Sherlock jerked back as if John had hit him, and that shouldn't make John as happy as it does because that's just not good. He'd left 221B for a reason, and stopped talking to Greg and Molly for the same reason. Everything reminded him too much of Sherlock, too much of the pain to be around every day. So he'd moved to a new part of town, a new surgery, and a new flat. He'd fallen in love, healed, gotten married and been happy for a time. And now his old flatmate was standing in his new flat looking for all the world as if John had punched him in the jaw.

Part of John wanted to step forward, to take the mad detective in his arms and kiss him like he had that night, so long ago.
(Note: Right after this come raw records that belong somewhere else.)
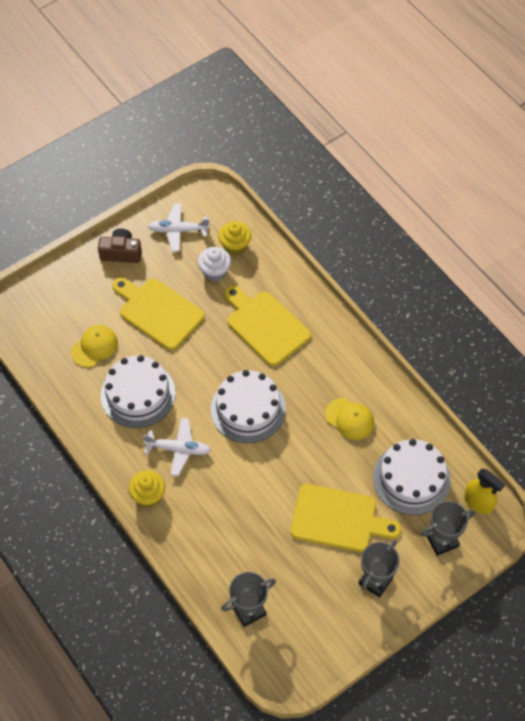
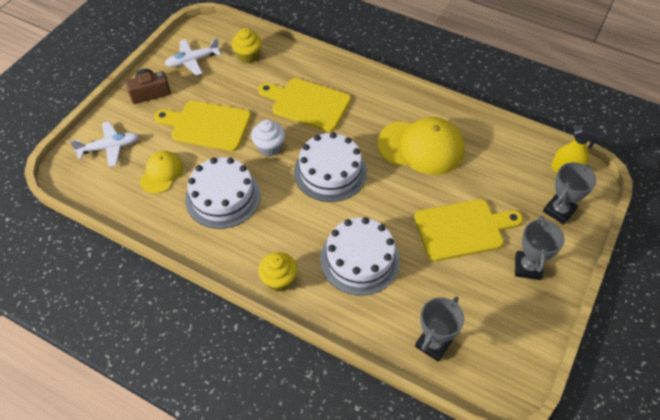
camera: 25 degrees left, 5 degrees down
white plane [143,418,211,476] -> white plane moved to [70,121,139,167]
white cupcake [198,247,231,281] -> white cupcake moved to [251,119,285,156]
yellow cap [325,398,374,440] -> yellow cap [377,117,465,175], size x1.79
white cake [373,439,451,515] -> white cake moved to [320,217,400,295]

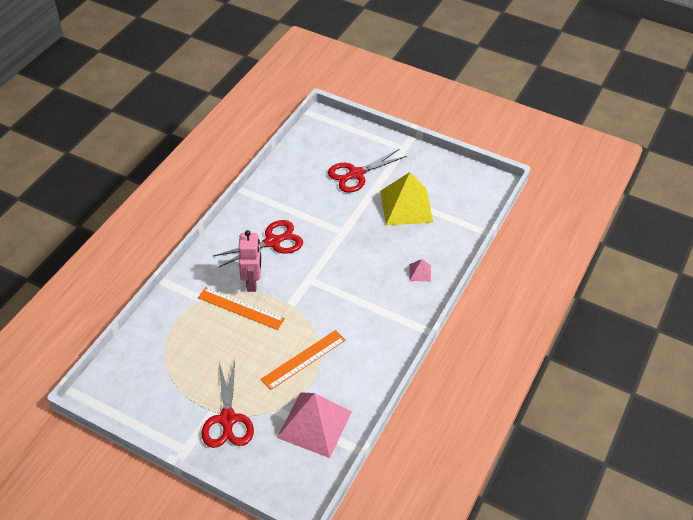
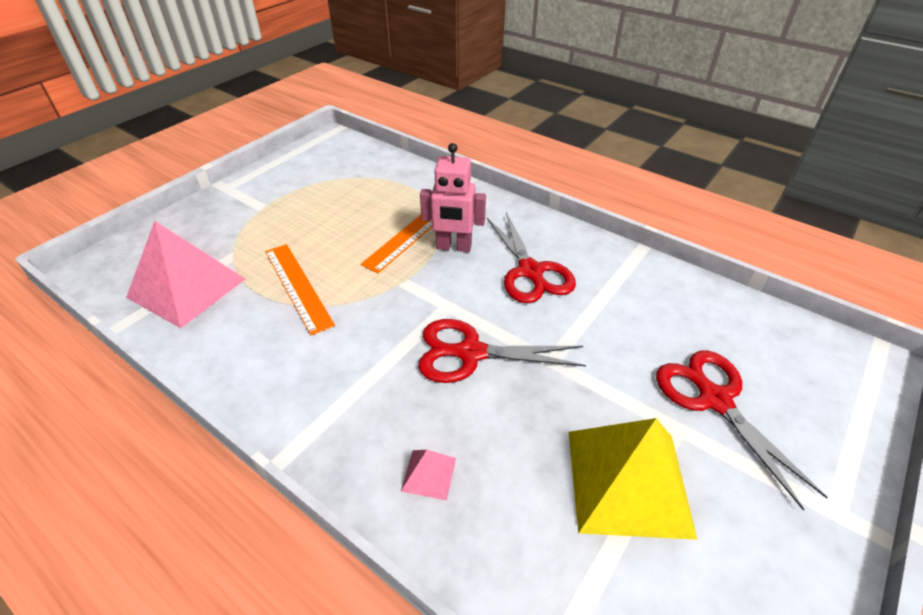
camera: 100 degrees right, 5 degrees down
red scissors [201,360,254,448] -> red scissors moved to [418,319,586,383]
But John was stronger now, stronger than he was then. He didn't need Sherlock anymore. He'd found a way to survive without the madman, and Sherlock needed to know it.

"I used to think you were a hero, Sherlock, or at least as close as any of us could get to one. But you're just a cold, frozen man. You don't know how to have normal relationships; you can't understand them because on the inside you're nothing but ice. I'd like you to leave now." John didn't say it cruelly; his voice was flat and void of emotion. He was just stating facts.

Shockingly, the younger man seemed to listen, stepping towards the door. John opened it for him, ever polite even when the situation was as ridiculous as this. For a moment they stood facing each other and John realized that Sherlock was deducing him again, reading the past three years on John as easily as the doctor read his books. Seeing Mary, the sweet woman he had married, her influence on him, how he had changed and grown in the years they were apart. Observing how her death, so painful to John, had warped how he saw the world. Seeing how his own suicide had decimated the doctor. All of it written out for him.

"I love you," Sherlock said gently, trying for a smile. It came out mangled. John shook his head.

"No. You love the idea of me. I did love you once, though," he replied, and closed the door.